With the pictures omitted, write out the entries that follow exactly as they stand.
*** SOURCE RECORDS ***
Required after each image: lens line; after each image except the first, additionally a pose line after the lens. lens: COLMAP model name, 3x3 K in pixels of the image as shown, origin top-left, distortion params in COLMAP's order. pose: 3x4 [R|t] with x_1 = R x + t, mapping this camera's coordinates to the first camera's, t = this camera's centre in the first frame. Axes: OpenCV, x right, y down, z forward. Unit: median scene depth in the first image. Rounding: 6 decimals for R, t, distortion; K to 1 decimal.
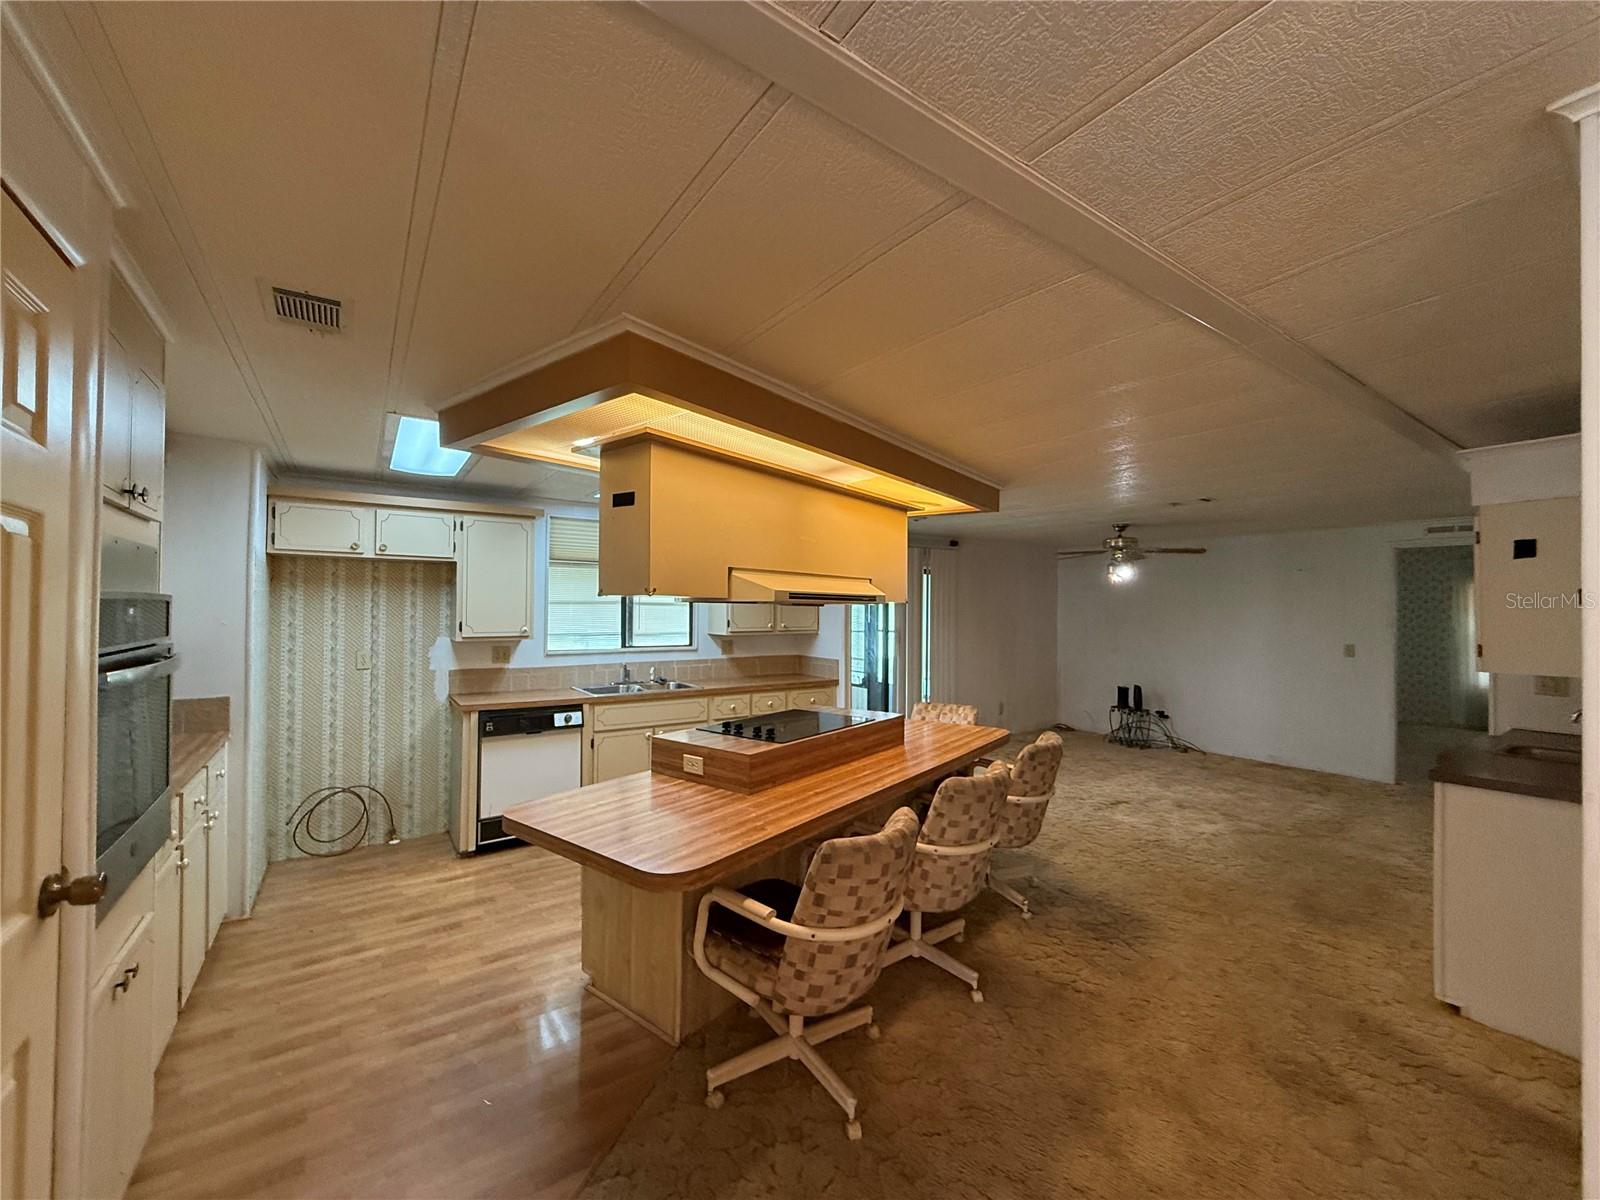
lens RADIAL K [[635.1, 0, 796.7], [0, 635.1, 605.2], [0, 0, 1]] dist [0.000441, 0.000589]
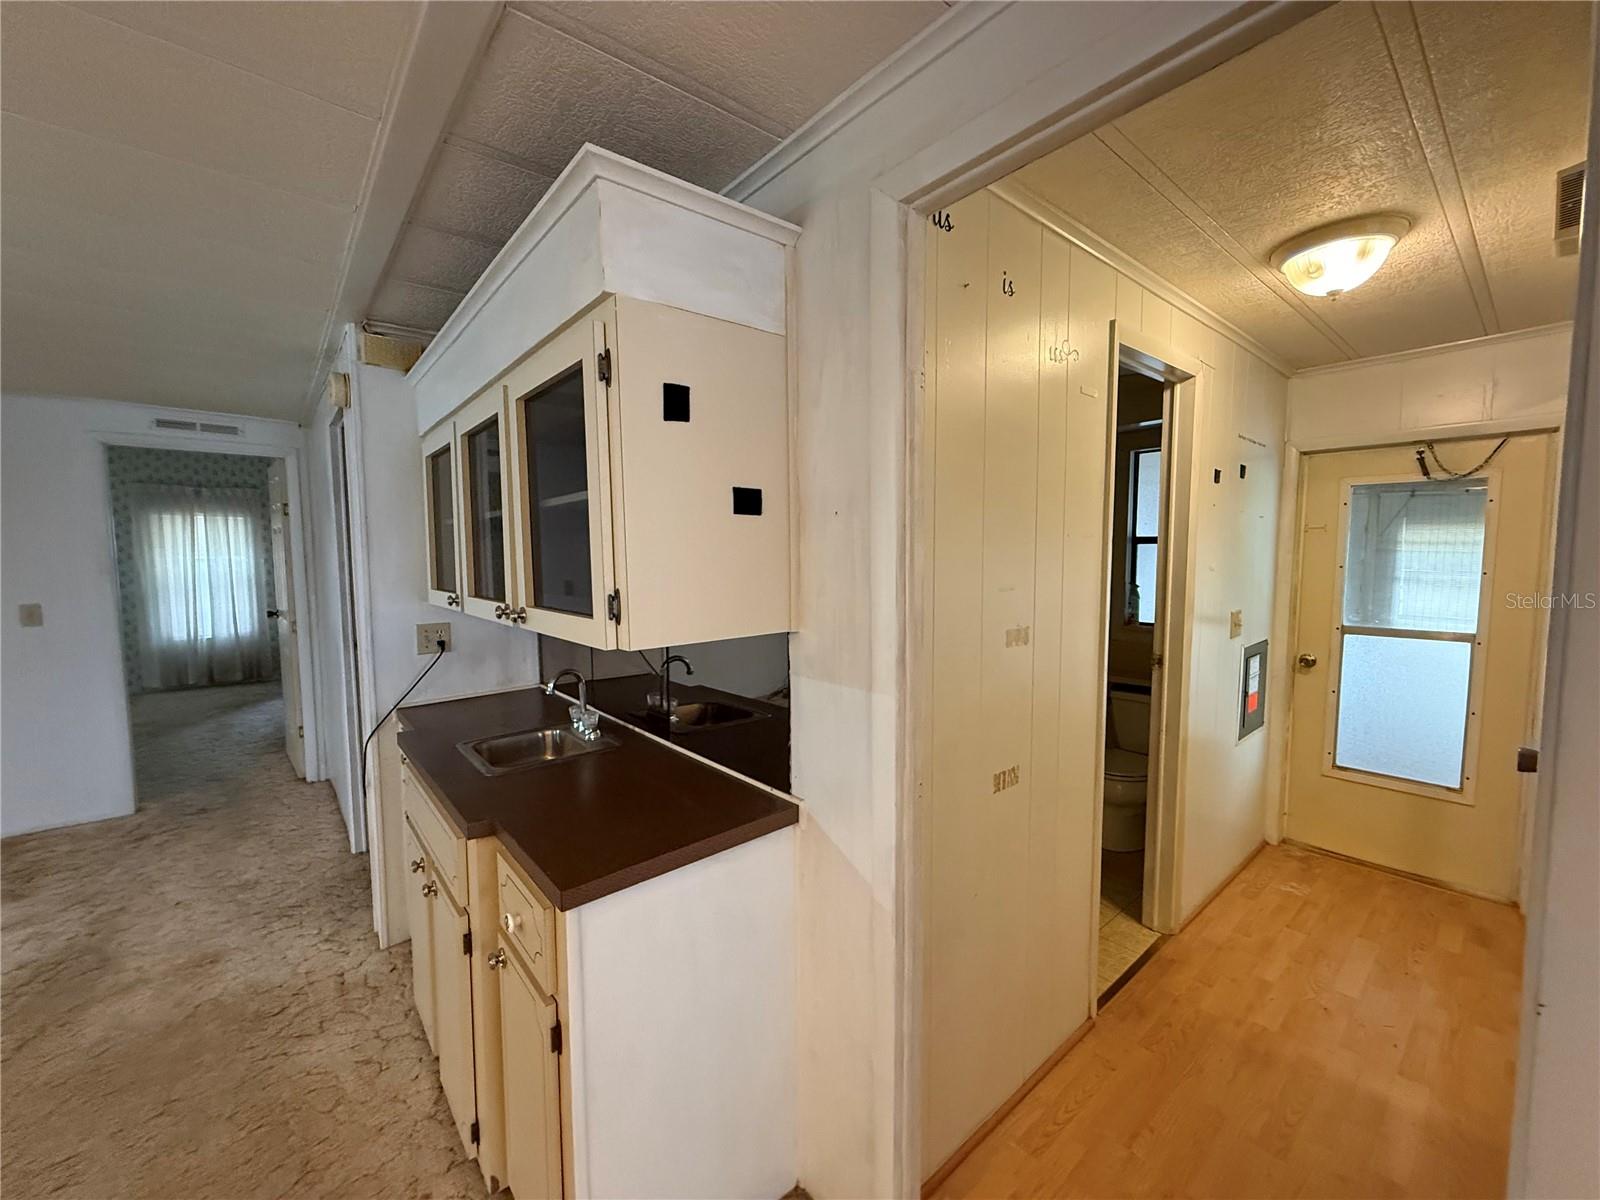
lens RADIAL K [[635.1, 0, 803.3], [0, 635.1, 598.4], [0, 0, 1]] dist [0.000441, 0.000589]
pose [[-0.101605, -0.080886, 0.991531, 0.246210], [-0.001227, 0.996699, 0.081182, 0.009772], [-0.994824, 0.007032, -0.101369, 0.386462]]
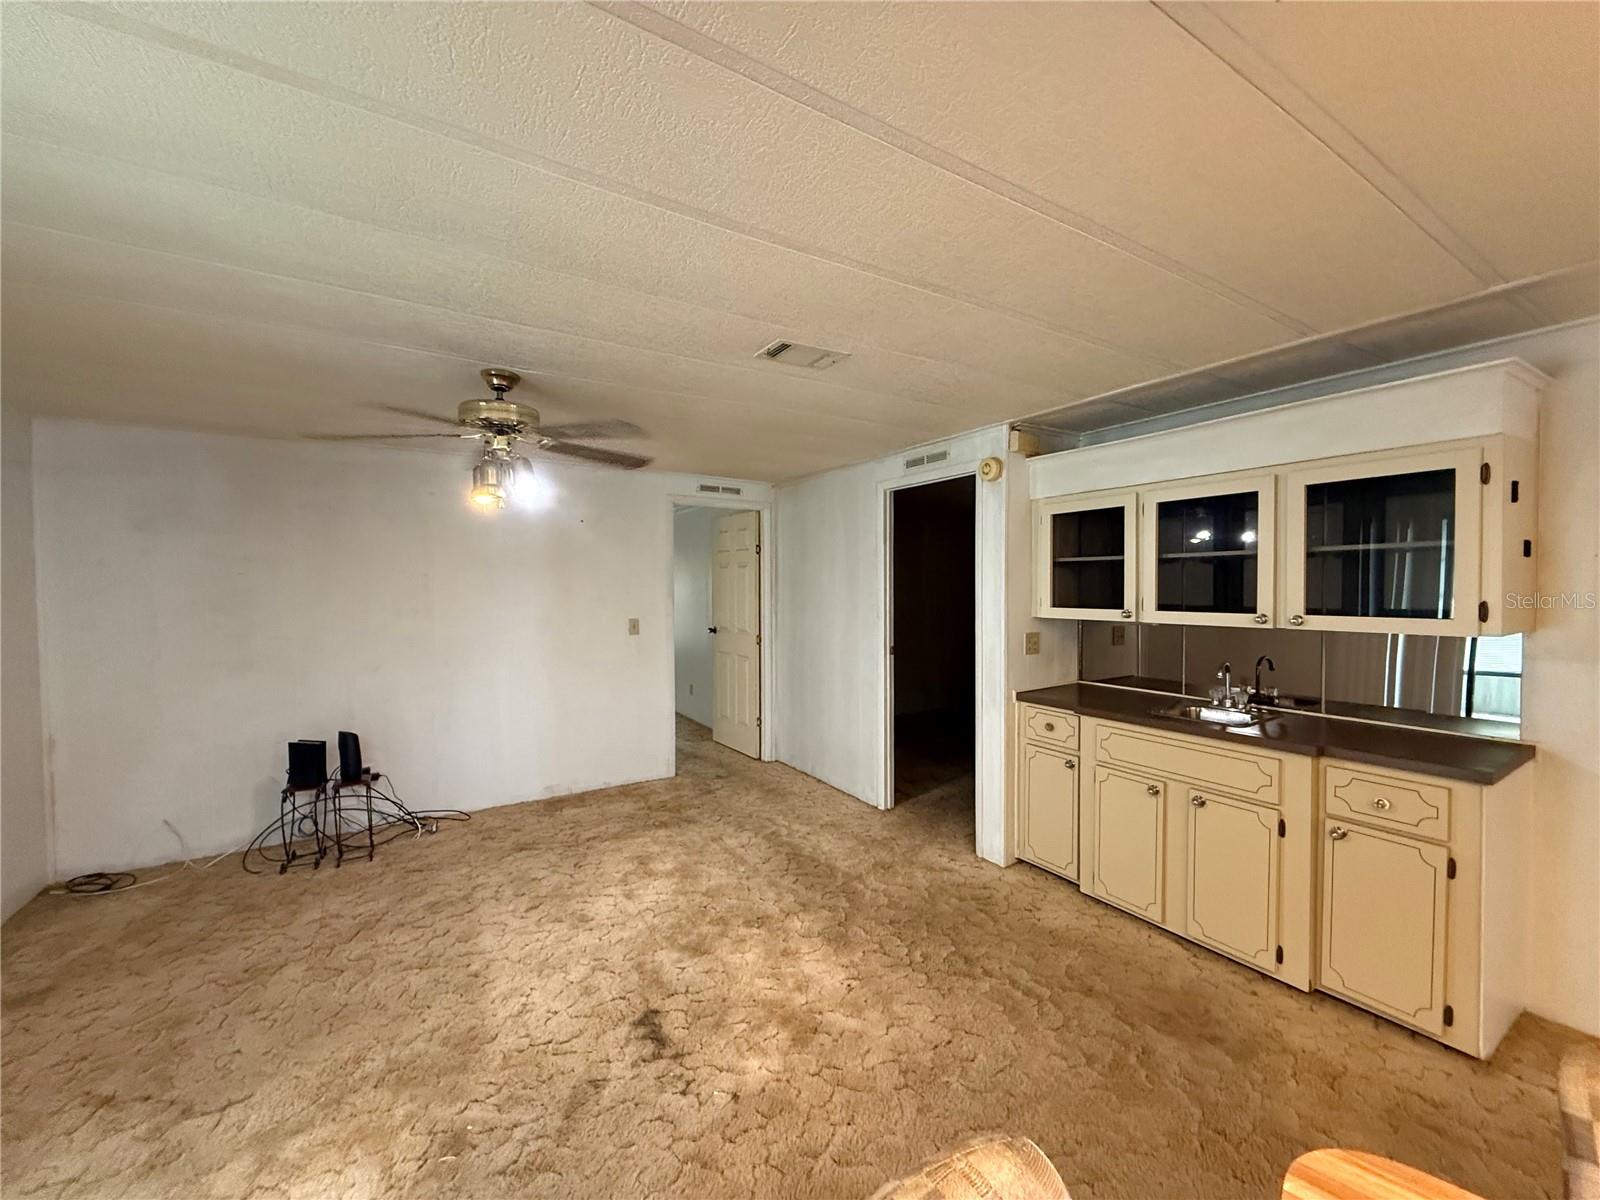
lens RADIAL K [[635.1, 0, 801.7], [0, 635.1, 611.3], [0, 0, 1]] dist [0.000441, 0.000589]
pose [[0.053032, -0.054735, 0.997092, 0.090912], [-0.002092, 0.998488, 0.054923, 0.007476], [-0.998591, -0.004999, 0.052837, 0.783619]]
*** End of SOURCE RECORDS ***
• [FINISHED TASK]
Required after each image: lens line; after each image except the first, additionally a pose line after the lens. lens: COLMAP model name, 3x3 K in pixels of the image as shown, origin top-left, distortion params in COLMAP's order. pose: 3x4 [R|t] with x_1 = R x + t, mapping this camera's coordinates to the first camera's, t = this camera's centre in the first frame. Axes: OpenCV, x right, y down, z forward. Unit: median scene depth in the first image. Rounding: 6 decimals for R, t, distortion; K to 1 decimal.
lens RADIAL K [[635.1, 0, 796.7], [0, 635.1, 605.2], [0, 0, 1]] dist [0.000441, 0.000589]
lens RADIAL K [[635.1, 0, 803.3], [0, 635.1, 598.4], [0, 0, 1]] dist [0.000441, 0.000589]
pose [[-0.101605, -0.080886, 0.991531, 0.246210], [-0.001227, 0.996699, 0.081182, 0.009772], [-0.994824, 0.007032, -0.101369, 0.386462]]
lens RADIAL K [[635.1, 0, 801.7], [0, 635.1, 611.3], [0, 0, 1]] dist [0.000441, 0.000589]
pose [[0.053032, -0.054735, 0.997092, 0.090912], [-0.002092, 0.998488, 0.054923, 0.007476], [-0.998591, -0.004999, 0.052837, 0.783619]]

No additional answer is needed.